A maritime repair company, based in Jamaica, has invoked the jurisdiction of the local courts to help resolve its dispute with a former client over unpaid fees.
Guardian Media understands that earlier this month, German Ship Repair Jamaica Limited applied for and obtained an arrest warrant against the general cargo and container ship “Mabrooka”.
According to the company’s court filings, obtained by Guardian Media, it is claiming that the owners of the vessel, Panama-based Mabrooka Trading, and Maritime Transport Company, owes it US$201,000 for repairs it recently performed on the vessel.
Last month, the company applied for an arrest warrant in Guyana’s Supreme Court as the vessel was in that country’s waters at the time.
However, it could not execute it as its satellite tracking system was not functioning.
“This suggests that the Master of the vessel has switched off their “AIS” system and is attempting to evade legal process,” the company’s lawyers Nyree Alfonso and Asif Hosein-Shah said in their court filings.
A similar application was filed locally after the vessel was discovered docked in Pointe-a-Pierre as it engaged in bunkering.
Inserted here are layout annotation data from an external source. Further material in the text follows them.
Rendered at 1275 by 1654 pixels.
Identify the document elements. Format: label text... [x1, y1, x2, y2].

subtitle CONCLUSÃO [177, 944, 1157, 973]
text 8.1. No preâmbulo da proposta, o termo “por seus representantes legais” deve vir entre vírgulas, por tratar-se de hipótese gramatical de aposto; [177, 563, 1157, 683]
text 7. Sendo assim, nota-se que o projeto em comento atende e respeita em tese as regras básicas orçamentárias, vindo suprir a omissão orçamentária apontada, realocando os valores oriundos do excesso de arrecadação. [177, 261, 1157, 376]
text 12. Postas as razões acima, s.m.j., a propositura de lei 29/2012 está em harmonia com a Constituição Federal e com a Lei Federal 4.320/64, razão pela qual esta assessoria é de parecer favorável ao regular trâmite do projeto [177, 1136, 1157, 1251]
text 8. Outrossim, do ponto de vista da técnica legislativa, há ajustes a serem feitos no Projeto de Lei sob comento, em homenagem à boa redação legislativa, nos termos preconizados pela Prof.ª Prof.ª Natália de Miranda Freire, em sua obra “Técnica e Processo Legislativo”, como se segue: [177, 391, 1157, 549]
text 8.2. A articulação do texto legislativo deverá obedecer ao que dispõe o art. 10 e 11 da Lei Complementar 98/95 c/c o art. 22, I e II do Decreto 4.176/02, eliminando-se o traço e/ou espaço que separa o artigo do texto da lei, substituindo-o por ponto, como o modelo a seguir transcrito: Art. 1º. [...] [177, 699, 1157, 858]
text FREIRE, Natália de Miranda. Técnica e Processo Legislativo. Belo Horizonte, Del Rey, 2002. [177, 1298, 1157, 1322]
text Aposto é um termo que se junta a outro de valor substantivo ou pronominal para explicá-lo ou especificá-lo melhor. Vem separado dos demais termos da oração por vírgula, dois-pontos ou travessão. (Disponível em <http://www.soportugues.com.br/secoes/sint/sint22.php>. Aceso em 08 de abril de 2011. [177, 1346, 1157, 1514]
The arrest warrant was eventually granted by High Court Judge Kevin Ramcharan on June 8 and the vessel remained under the control of the Admiralty Marshall.
The company initially demanded $350,000 in security to release the vessel, however, attorneys representing the vessel’s owners subsequently made an application for bail to be set by a court pending the determination of legal proceedings between the parties.
After a brief virtual hearing yesterday morning, Justice Frank Seepersad granted an order permitting the release of the vessel provided that its owners provide a US$270,000 security bond.
Seepersad also granted another order permitting the temporary relocation of the vessel to Port-of-Spain, pending release, as the vessel’s owner claimed that it was incurring higher daily fees whilst docked in Pointe-a-Pierre.
“The potential saving by shifting the vessel to Port-of-Spain is therefore likely to be in the region of US$500 a day or more,” the vessel’s lawyers said in their court filings.
The vessel’s owner also indicated that despite its application, it would be still defending the claim.
“The defendant reserves the right to submit that the arrest of the vessel is wrongful and outside the jurisdiction of this Honourable Court, that the quantum of the claim is overstated, and the security demanded excessive,” they said.
The vessel’s owner is being represented by Gilbert Peterson, SC, Stacy Benjamin-Roach and Curtis Cave.